Radiotherapy with cell cycle-specific
anticancer agents has become an important option in the control of both primary
tumors and
metastases. Here, we used image analysis algorithms that enable quick segmentation and tracking to describe a radiobiological approach for the optimized selection of cell cycle-targeting anticancer drugs for
radiotherapy. We confirmed cell cycle-synchronization using human
cervical cancer HeLa cells expressing a fluorescent ubiquitination-based cell cycle
indicator (FUCCI) as a cell cycle-monitoring probe. Cells synchronized in the G1 and G2 phases were irradiated with X rays at 0.5-2 Gy. Each cell was identified using Cellpose, a deep learning-based algorithm for cellular segmentation, and the velocity and direction of migration were analyzed using the TrackMate plugin in Fiji ImageJ. G1 phase synchronized cells showed a dose-dependent decrease in velocity after irradiation, while G2 cells tended to increase their velocity. The migration pattern of all cells appeared to be a random walk model, regardless of the exposure dose. In addition, we used
cisplatin to arrest the cell cycle. HeLa-FUCCI cells arrested at the G2 phase via
cisplatin treatment showed enhanced cell migration after X-ray exposure.
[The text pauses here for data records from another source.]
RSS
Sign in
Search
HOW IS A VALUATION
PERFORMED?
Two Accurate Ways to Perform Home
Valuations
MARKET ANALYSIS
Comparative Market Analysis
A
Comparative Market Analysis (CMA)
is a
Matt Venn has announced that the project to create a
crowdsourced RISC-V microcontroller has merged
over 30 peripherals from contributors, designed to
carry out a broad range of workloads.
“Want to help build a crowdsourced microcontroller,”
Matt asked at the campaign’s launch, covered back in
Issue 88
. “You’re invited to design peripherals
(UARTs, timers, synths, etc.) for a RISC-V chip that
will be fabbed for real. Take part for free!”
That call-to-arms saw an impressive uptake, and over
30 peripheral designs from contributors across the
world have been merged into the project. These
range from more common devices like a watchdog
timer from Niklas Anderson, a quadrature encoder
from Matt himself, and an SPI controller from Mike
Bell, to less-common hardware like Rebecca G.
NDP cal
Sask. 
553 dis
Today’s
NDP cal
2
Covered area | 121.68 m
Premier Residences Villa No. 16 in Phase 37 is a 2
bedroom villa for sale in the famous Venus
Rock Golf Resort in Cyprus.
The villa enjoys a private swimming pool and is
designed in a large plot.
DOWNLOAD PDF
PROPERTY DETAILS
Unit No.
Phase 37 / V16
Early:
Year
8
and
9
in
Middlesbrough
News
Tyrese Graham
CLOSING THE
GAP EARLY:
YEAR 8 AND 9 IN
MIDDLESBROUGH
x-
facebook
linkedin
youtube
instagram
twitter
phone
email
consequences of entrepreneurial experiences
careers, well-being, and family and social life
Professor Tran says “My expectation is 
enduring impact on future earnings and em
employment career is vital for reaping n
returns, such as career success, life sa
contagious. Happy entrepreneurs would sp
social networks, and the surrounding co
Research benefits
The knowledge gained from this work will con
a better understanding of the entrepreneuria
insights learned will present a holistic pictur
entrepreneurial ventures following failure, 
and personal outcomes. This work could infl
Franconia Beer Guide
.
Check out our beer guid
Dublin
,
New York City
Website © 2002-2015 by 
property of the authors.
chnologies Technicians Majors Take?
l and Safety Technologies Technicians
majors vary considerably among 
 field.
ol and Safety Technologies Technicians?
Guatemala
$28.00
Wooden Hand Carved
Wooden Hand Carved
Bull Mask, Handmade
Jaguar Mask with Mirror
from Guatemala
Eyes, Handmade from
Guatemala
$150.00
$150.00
These results indicated that
anticancer agents that arrest the cell cycle of
cancer cells in a specific phase may enhance cell migration after
radiotherapy. Our approach, using cellular segmentation and tracking algorithms, could enhance the radiobiological assessment of cell cycle-specific migration after irradiation to aid in optimizing
radiotherapy using cell cycle-targeting agents.